All of lore.kernel.org
 help / color / mirror / Atom feed
* compress-force not really forcing compression?
@ 2018-12-19 15:41 devzero
  2018-12-20  0:53 ` Anand Jain
  2018-12-20  0:57 ` Qu Wenruo
  0 siblings, 2 replies; 9+ messages in thread
From: devzero @ 2018-12-19 15:41 UTC (permalink / raw)
  To: linux-btrfs

does compress-force really force compression?

for me (found via compsize - see https://github.com/kilobyte/compsize/issues/24 )  it looks it is problably forcing compression check for every block of a file (while compress= makes btrfs skip compression check after first block) and if some block is incompressible, apparently it's being stored uncompressed.

so, the documentation is probably telling misleading information and should be fixed!?

roland



https://btrfs.wiki.kernel.org/index.php/Compression#What_happens_to_incompressible_files.3F

What happens to incompressible files?

There is a simple decision logic: if the first portion of data being compressed is not smaller than the original, the compression of the file is disabled -- unless the filesystem is mounted with -o compress-force. In that case it'll be compressed always regardless of the compressibility of the file. This is not optimal and subject to optimizations and further development. 

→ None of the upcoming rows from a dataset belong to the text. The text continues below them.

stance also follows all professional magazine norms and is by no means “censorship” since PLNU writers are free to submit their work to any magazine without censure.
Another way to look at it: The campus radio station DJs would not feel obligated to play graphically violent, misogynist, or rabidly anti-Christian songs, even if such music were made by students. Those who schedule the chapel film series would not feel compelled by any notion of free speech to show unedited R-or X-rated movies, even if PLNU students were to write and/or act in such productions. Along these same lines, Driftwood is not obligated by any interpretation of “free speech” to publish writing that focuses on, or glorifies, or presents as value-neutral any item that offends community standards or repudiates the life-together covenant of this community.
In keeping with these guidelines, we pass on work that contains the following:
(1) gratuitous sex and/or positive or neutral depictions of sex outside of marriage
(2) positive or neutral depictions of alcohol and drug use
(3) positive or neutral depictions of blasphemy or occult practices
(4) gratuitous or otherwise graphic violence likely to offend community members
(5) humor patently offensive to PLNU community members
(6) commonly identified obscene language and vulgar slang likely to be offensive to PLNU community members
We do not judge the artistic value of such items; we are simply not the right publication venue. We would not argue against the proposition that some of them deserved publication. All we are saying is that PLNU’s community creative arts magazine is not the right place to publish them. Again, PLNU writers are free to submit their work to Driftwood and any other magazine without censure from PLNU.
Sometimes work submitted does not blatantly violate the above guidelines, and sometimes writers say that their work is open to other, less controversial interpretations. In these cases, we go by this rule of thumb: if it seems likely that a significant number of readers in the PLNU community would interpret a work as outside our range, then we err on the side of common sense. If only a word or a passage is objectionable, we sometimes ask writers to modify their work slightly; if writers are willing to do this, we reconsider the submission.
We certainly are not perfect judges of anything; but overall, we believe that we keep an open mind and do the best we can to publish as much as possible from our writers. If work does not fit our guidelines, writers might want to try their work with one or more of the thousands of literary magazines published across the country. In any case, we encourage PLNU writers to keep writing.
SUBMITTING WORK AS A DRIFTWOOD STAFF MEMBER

^ permalink raw reply	[flat|nested] 9+ messages in thread

* Re: compress-force not really forcing compression?
  2018-12-19 15:41 compress-force not really forcing compression? devzero
@ 2018-12-20  0:53 ` Anand Jain
  2018-12-20  0:57 ` Qu Wenruo
  1 sibling, 0 replies; 9+ messages in thread
From: Anand Jain @ 2018-12-20  0:53 UTC (permalink / raw)
  To: devzero; +Cc: linux-btrfs



On 12/19/2018 11:41 PM, devzero@web.de wrote:
> does compress-force really force compression?
> 
> for me (found via compsize - see https://github.com/kilobyte/compsize/issues/24 )  it looks it is problably forcing compression check for every block of a file (while compress= makes btrfs skip compression check after first block) and if some block is incompressible, apparently it's being stored uncompressed.
> 
> so, the documentation is probably telling misleading information and should be fixed!?

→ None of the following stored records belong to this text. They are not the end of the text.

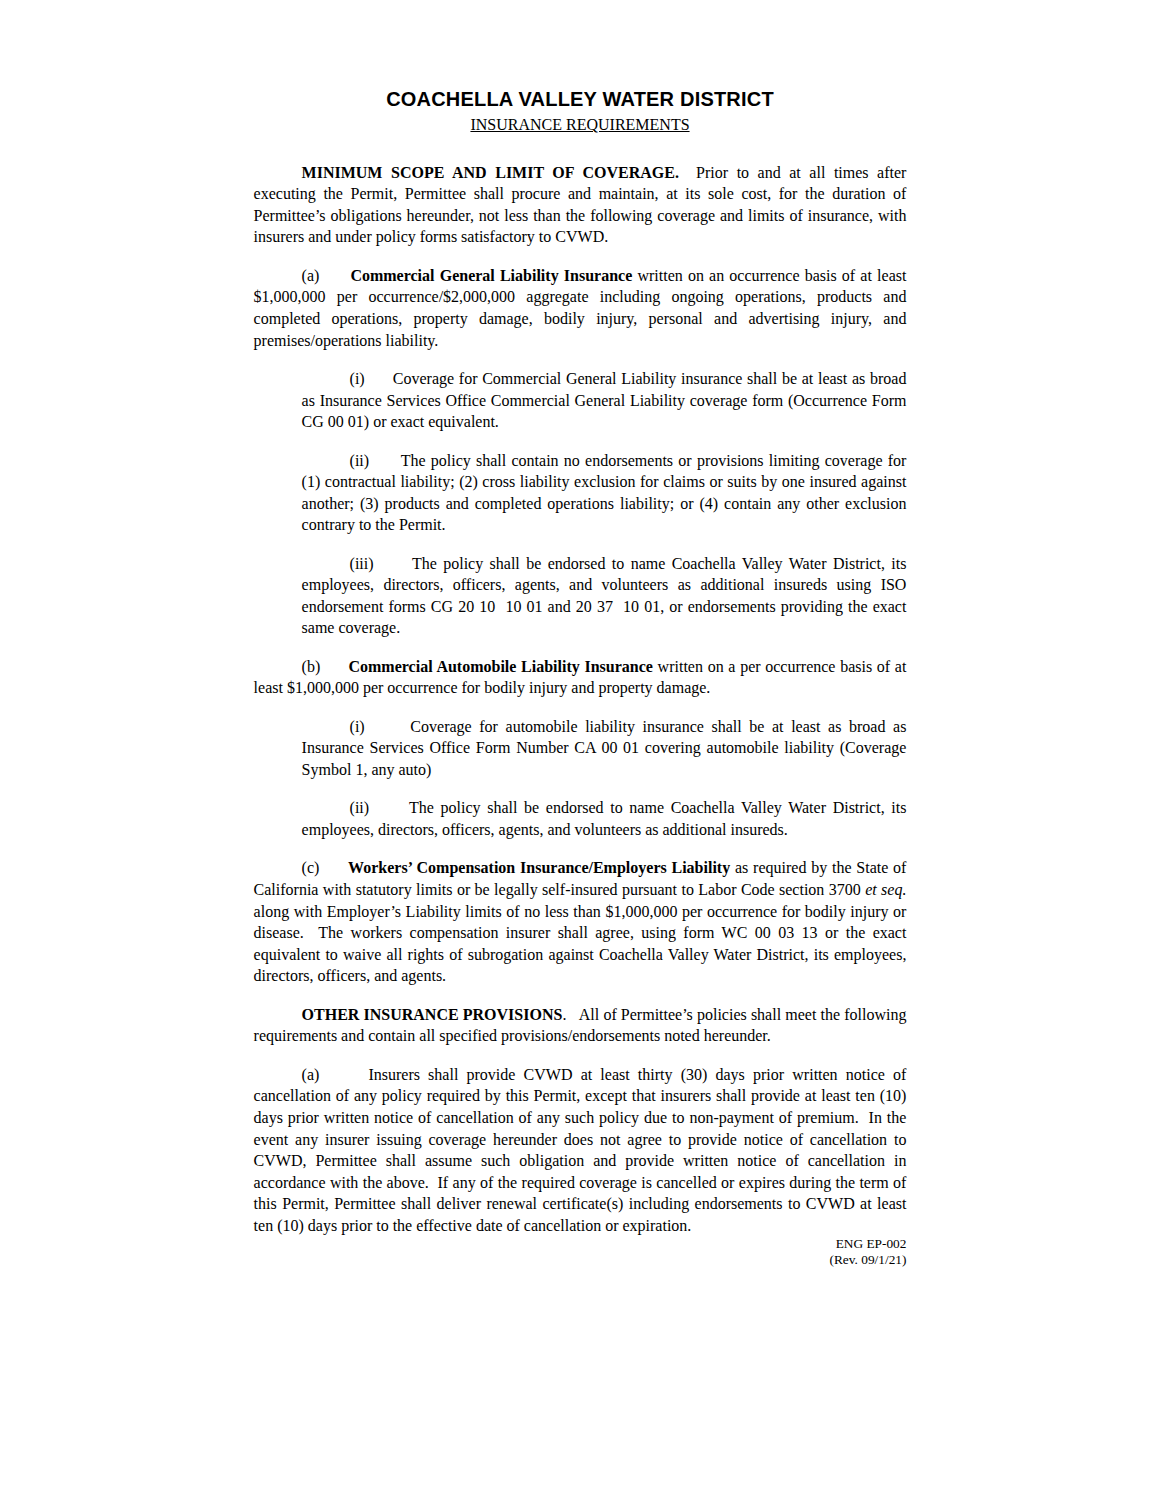COACHELLA VALLEY WATER DISTRICT
INSURANCE REQUIREMENTS
MINIMUM SCOPE AND LIMIT OF COVERAGE. Prior to and at all times after executing the Permit, Permittee shall procure and maintain, at its sole cost, for the duration of Permittee’s obligations hereunder, not less than the following coverage and limits of insurance, with insurers and under policy forms satisfactory to CVWD.
(a) Commercial General Liability Insurance written on an occurrence basis of at least $1,000,000 per occurrence/$2,000,000 aggregate including ongoing operations, products and completed operations, property damage, bodily injury, personal and advertising injury, and premises/operations liability.
(i) Coverage for Commercial General Liability insurance shall be at least as broad as Insurance Services Office Commercial General Liability coverage form (Occurrence Form CG 00 01) or exact equivalent.
(ii) The policy shall contain no endorsements or provisions limiting coverage for (1) contractual liability; (2) cross liability exclusion for claims or suits by one insured against another; (3) products and completed operations liability; or (4) contain any other exclusion contrary to the Permit.
(iii) The policy shall be endorsed to name Coachella Valley Water District, its employees, directors, officers, agents, and volunteers as additional insureds using ISO endorsement forms CG 20 10 10 01 and 20 37 10 01, or endorsements providing the exact same coverage.
(b) Commercial Automobile Liability Insurance written on a per occurrence basis of at least $1,000,000 per occurrence for bodily injury and property damage.
(i) Coverage for automobile liability insurance shall be at least as broad as Insurance Services Office Form Number CA 00 01 covering automobile liability (Coverage Symbol 1, any auto)
(ii) The policy shall be endorsed to name Coachella Valley Water District, its employees, directors, officers, agents, and volunteers as additional insureds.
(c) Workers’ Compensation Insurance/Employers Liability as required by the State of California with statutory limits or be legally self-insured pursuant to Labor Code section 3700 et seq. along with Employer’s Liability limits of no less than $1,000,000 per occurrence for bodily injury or disease. The workers compensation insurer shall agree, using form WC 00 03 13 or the exact equivalent to waive all rights of subrogation against Coachella Valley Water District, its employees, directors, officers, and agents.
OTHER INSURANCE PROVISIONS. All of Permittee’s policies shall meet the following requirements and contain all specified provisions/endorsements noted hereunder.
(a) Insurers shall provide CVWD at least thirty (30) days prior written notice of cancellation of any policy required by this Permit, except that insurers shall provide at least ten (10) days prior written notice of cancellation of any such policy due to non-payment of premium. In the event any insurer issuing coverage hereunder does not agree to provide notice of cancellation to CVWD, Permittee shall assume such obligation and provide written notice of cancellation in accordance with the above. If any of the required coverage is cancelled or expires during the term of this Permit, Permittee shall deliver renewal certificate(s) including endorsements to CVWD at least ten (10) days prior to the effective date of cancellation or expiration.
ENG EP-002
(Rev. 09/1/21)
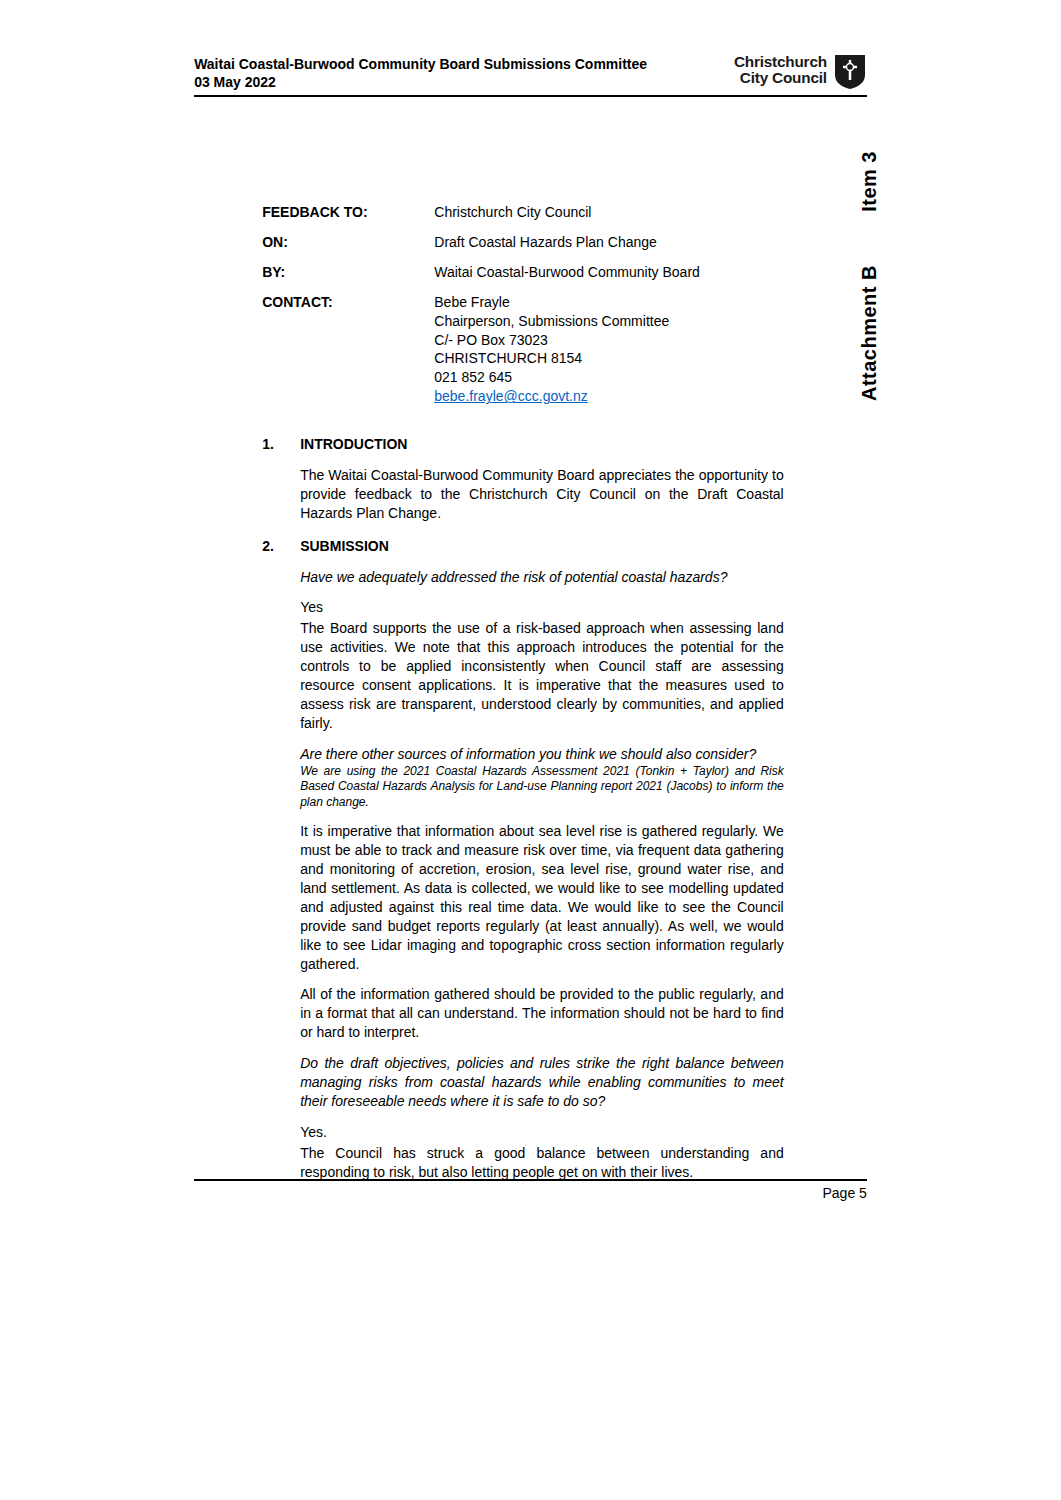Waitai Coastal-Burwood Community Board Submissions Committee
03 May 2022
Christchurch
City Council
Item 3
Attachment B
| FEEDBACK TO: | Christchurch City Council |
| ON: | Draft Coastal Hazards Plan Change |
| BY: | Waitai Coastal-Burwood Community Board |
| CONTACT: | Bebe Frayle Chairperson, Submissions Committee C/- PO Box 73023 CHRISTCHURCH 8154 021 852 645 bebe.frayle@ccc.govt.nz |
1. INTRODUCTION
The Waitai Coastal-Burwood Community Board appreciates the opportunity to provide feedback to the Christchurch City Council on the Draft Coastal Hazards Plan Change.
2. SUBMISSION
Have we adequately addressed the risk of potential coastal hazards?
Yes
The Board supports the use of a risk-based approach when assessing land use activities. We note that this approach introduces the potential for the controls to be applied inconsistently when Council staff are assessing resource consent applications. It is imperative that the measures used to assess risk are transparent, understood clearly by communities, and applied fairly.
Are there other sources of information you think we should also consider?
We are using the 2021 Coastal Hazards Assessment 2021 (Tonkin + Taylor) and Risk Based Coastal Hazards Analysis for Land-use Planning report 2021 (Jacobs) to inform the plan change.
It is imperative that information about sea level rise is gathered regularly. We must be able to track and measure risk over time, via frequent data gathering and monitoring of accretion, erosion, sea level rise, ground water rise, and land settlement. As data is collected, we would like to see modelling updated and adjusted against this real time data. We would like to see the Council provide sand budget reports regularly (at least annually). As well, we would like to see Lidar imaging and topographic cross section information regularly gathered.
All of the information gathered should be provided to the public regularly, and in a format that all can understand. The information should not be hard to find or hard to interpret.
Do the draft objectives, policies and rules strike the right balance between managing risks from coastal hazards while enabling communities to meet their foreseeable needs where it is safe to do so?
Yes.
The Council has struck a good balance between understanding and responding to risk, but also letting people get on with their lives.
Page 5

  A slight correction is needed to the documentation..
   The difference between the -o compress and -o compress-force is that 
the latter tries to compress every extent of the file (that is it never 
gives-up), whereas the former gives up (on an inode) at the first 
non-compressible extent. In both the cases compressed-extents are saved 
only if there is a space benefit otherwise it shall write the regular 
(uncompressed) extent.

HTH

> roland
> 
> 
> 
> https://btrfs.wiki.kernel.org/index.php/Compression#What_happens_to_incompressible_files.3F
> 
> What happens to incompressible files?
> 
> There is a simple decision logic: if the first portion of data being compressed is not smaller than the original, the compression of the file is disabled -- unless the filesystem is mounted with -o compress-force. In that case it'll be compressed always regardless of the compressibility of the file. This is not optimal and subject to optimizations and further development.
> 
> 
> 

^ permalink raw reply	[flat|nested] 9+ messages in thread

* Re: compress-force not really forcing compression?
  2018-12-19 15:41 compress-force not really forcing compression? devzero
  2018-12-20  0:53 ` Anand Jain
@ 2018-12-20  0:57 ` Qu Wenruo
  2018-12-20 10:43   ` Nikolay Borisov
  2018-12-20 12:07   ` Austin S. Hemmelgarn
  1 sibling, 2 replies; 9+ messages in thread
From: Qu Wenruo @ 2018-12-20  0:57 UTC (permalink / raw)
  To: devzero, linux-btrfs


[-- Attachment #1.1: Type: text/plain, Size: 1323 bytes --]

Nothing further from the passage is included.